MARYSVILLE, Wash. — A detective investigating the high school shooting in Washington state that left five teens dead says in court papers that the young shooter’s texts turned dark the week before he opened fire, with references to his funeral and the message: “Bang bang I’m dead.”
Moments before Jaylen Fryberg, 15, shot his fellow students Oct. 24 in the Marysville-Pilchuck High School cafeteria, he texted more than a dozen relatives, describing what he wanted to wear at his funeral and who should get his personal possessions, the detective’s search warrant affidavit says.
The boy asked relatives to apologize to the families of his friends “who get caught up in the (expletive) tomorrow” — referring to the day after the shooting. He also sent texts in the previous days to a female friend talking about his death and funeral.
The popular teen fatally shot four friends he had invited to lunch and wounded a fifth teen before killing himself.
The victims are Gia Soriano, Zoe Galasso and Shaylee Chuckulnaskit, all 14, and Andrew Fryberg, 15. All were shot in the head. Nate Hatch, 14, was shot in the jaw and is recovering. Andrew Fryberg and Hatch are the shooter’s cousins.
Investigators have found no evidence to support a rumor that students had expressed concerns about Jaylen Fryberg to school authorities before the shooting, police spokeswoman Shari Ireton said Wednesday.
The Daily Herald of Everett obtained the Everett police detective’s affidavit, which provided details of the boy’s last text messages, but not their full contents. The detective had been seeking a judge’s permission to examine the boy’s cellphone. Multiple agencies are investigating the shooting and are sifting through hundreds of text messages and social media posts.
While the boy had publicly posted some angry messages on social media starting in late July, his posts otherwise were “pretty normal,” the detective wrote. The change began Oct. 18.
Detectives learned that he had been upset by something that happened between him and a 15-year-old identified in the affidavit only by her initials and described as a “close friend.”
Investigators know what happened between the two but decided against including specifics in the search warrant documents to protect her identity, court papers said.
On Oct. 18, Fryberg texted: “Ohk (sic) well don’t bother coming to my funeral.” The girl stopped responding and ignored other text messages. On Oct. 22, the boy texted: “I set the date. Hopefully you regret not talking to me,” ”You have no idea what I’m talking about. But you will” and “Bang bang I’m dead.” When the friend asked Fryberg to stop, he replied: “No. You don’t care. I don’t care.”
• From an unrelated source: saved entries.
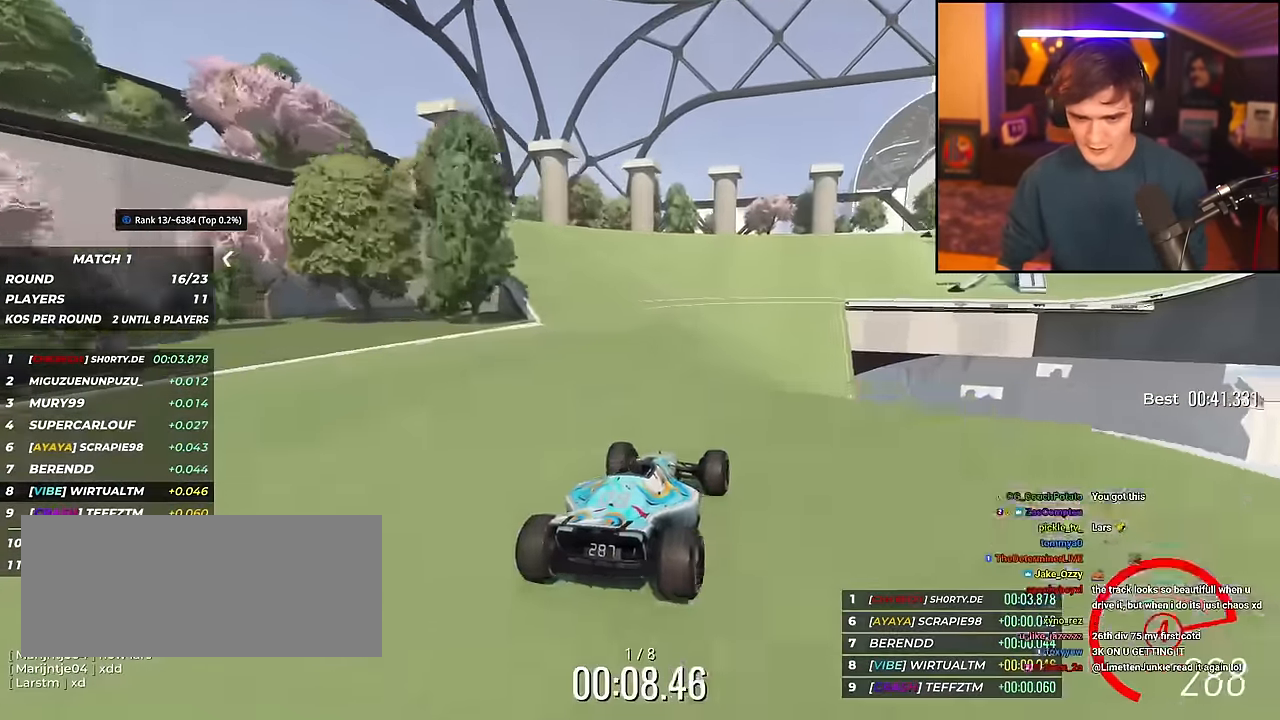
{"keys": ["right", "up"], "events": [[117, "right", "down"]]}
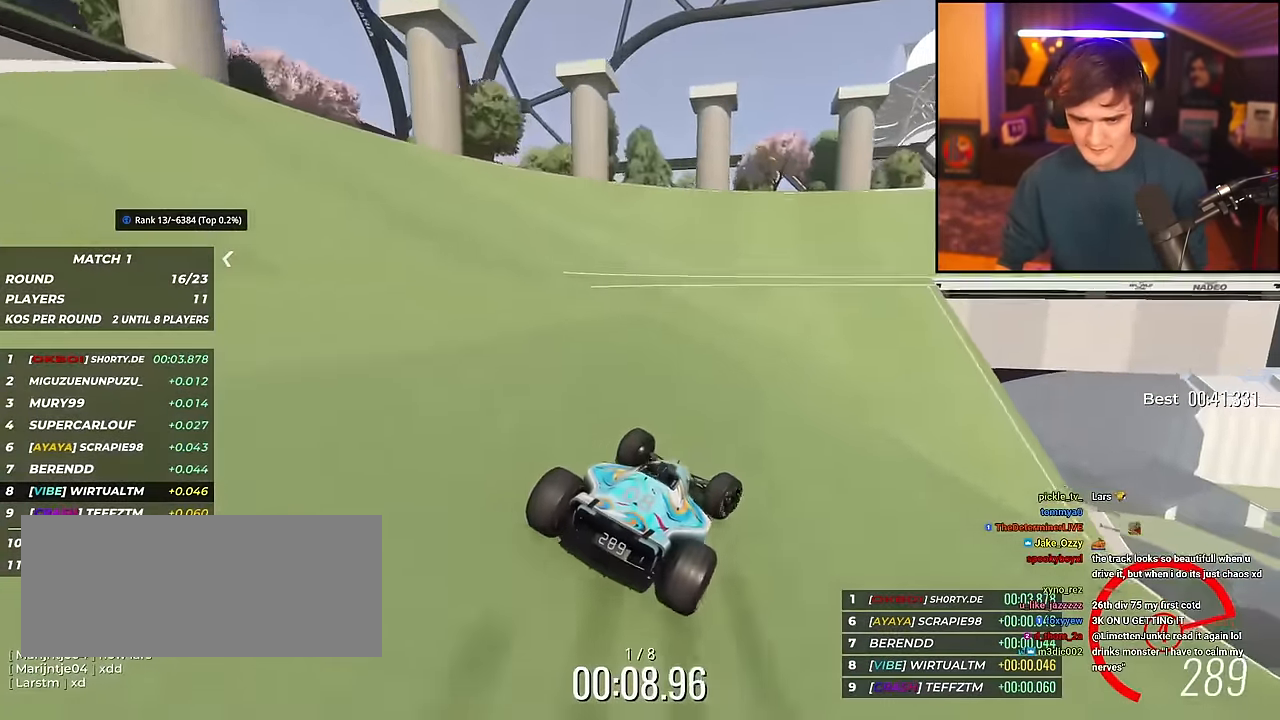
{"keys": ["right", "up"], "events": [[83, "up", "up"], [317, "up", "down"]]}
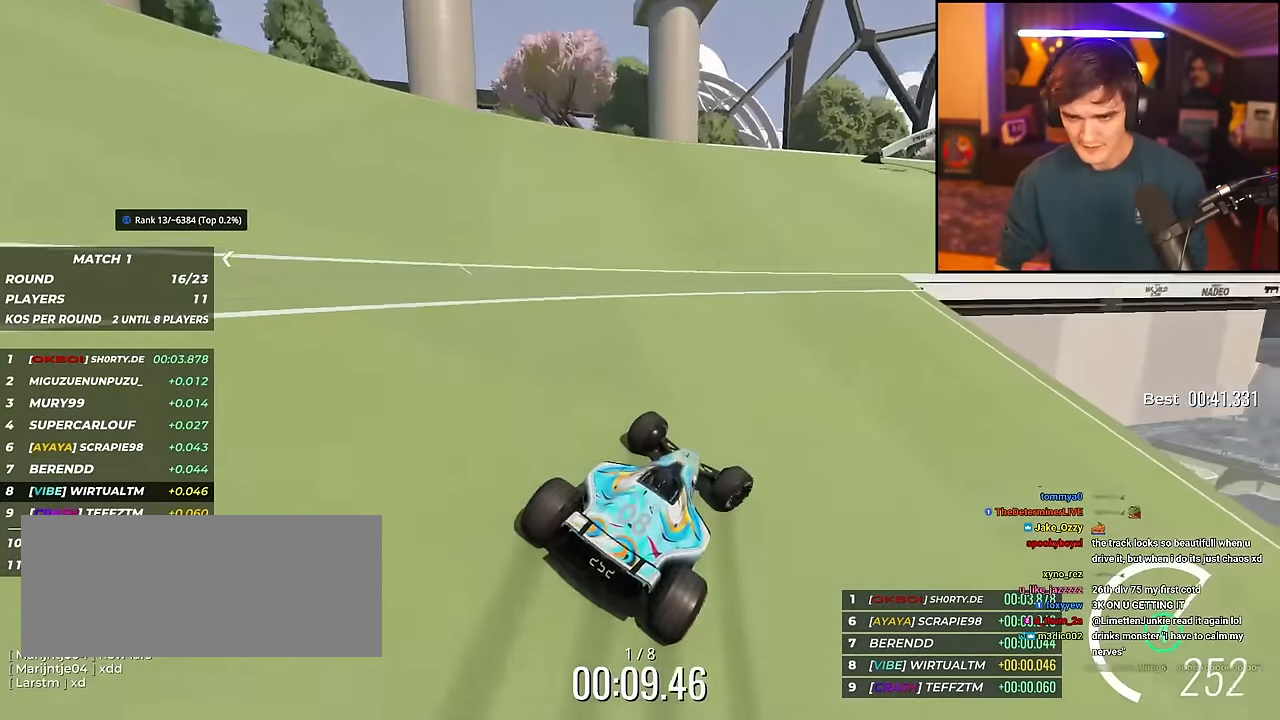
{"keys": ["up"], "events": [[484, "right", "up"]]}
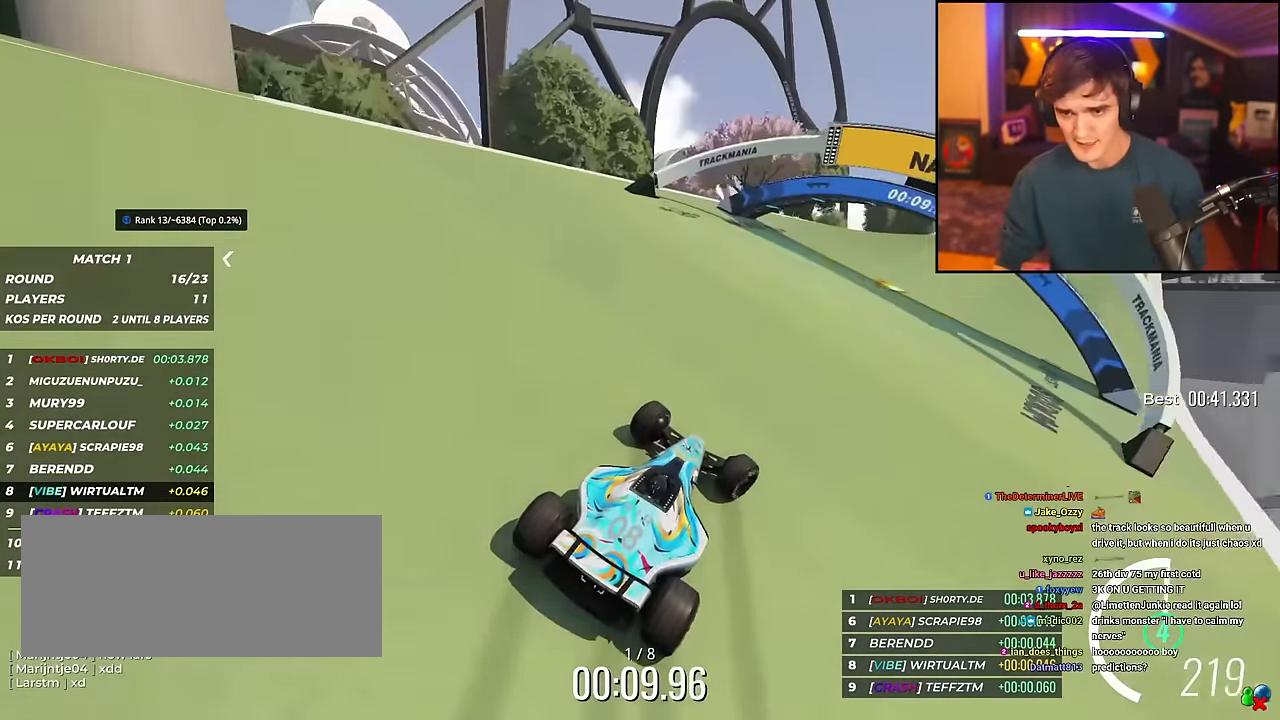
{"keys": ["up"], "events": [[350, "right", "down"], [500, "right", "up"]]}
When she stopped responding, Fryberg tried to reach her through another friend. The morning of Oct. 24, Fryberg used Facebook to send that friend a picture of a gun sitting between his legs, court papers said. He told the friend to have the girl “call me before I do this.”
That message was sent minutes before the shooting started.
The detective met with two of Fryberg’s uncles the day of the shooting, the Daily Herald reported. One man said he and 13 other relatives received a text from the boy minutes before the gunfire. The message was titled: “My Funeral (expletive).”
Detectives later searched the boy’s room.
“My hope was that we could find a note or something that would help explain what happened,” the detective wrote. “Nothing of evidentiary value was located in Jaylen’s room.”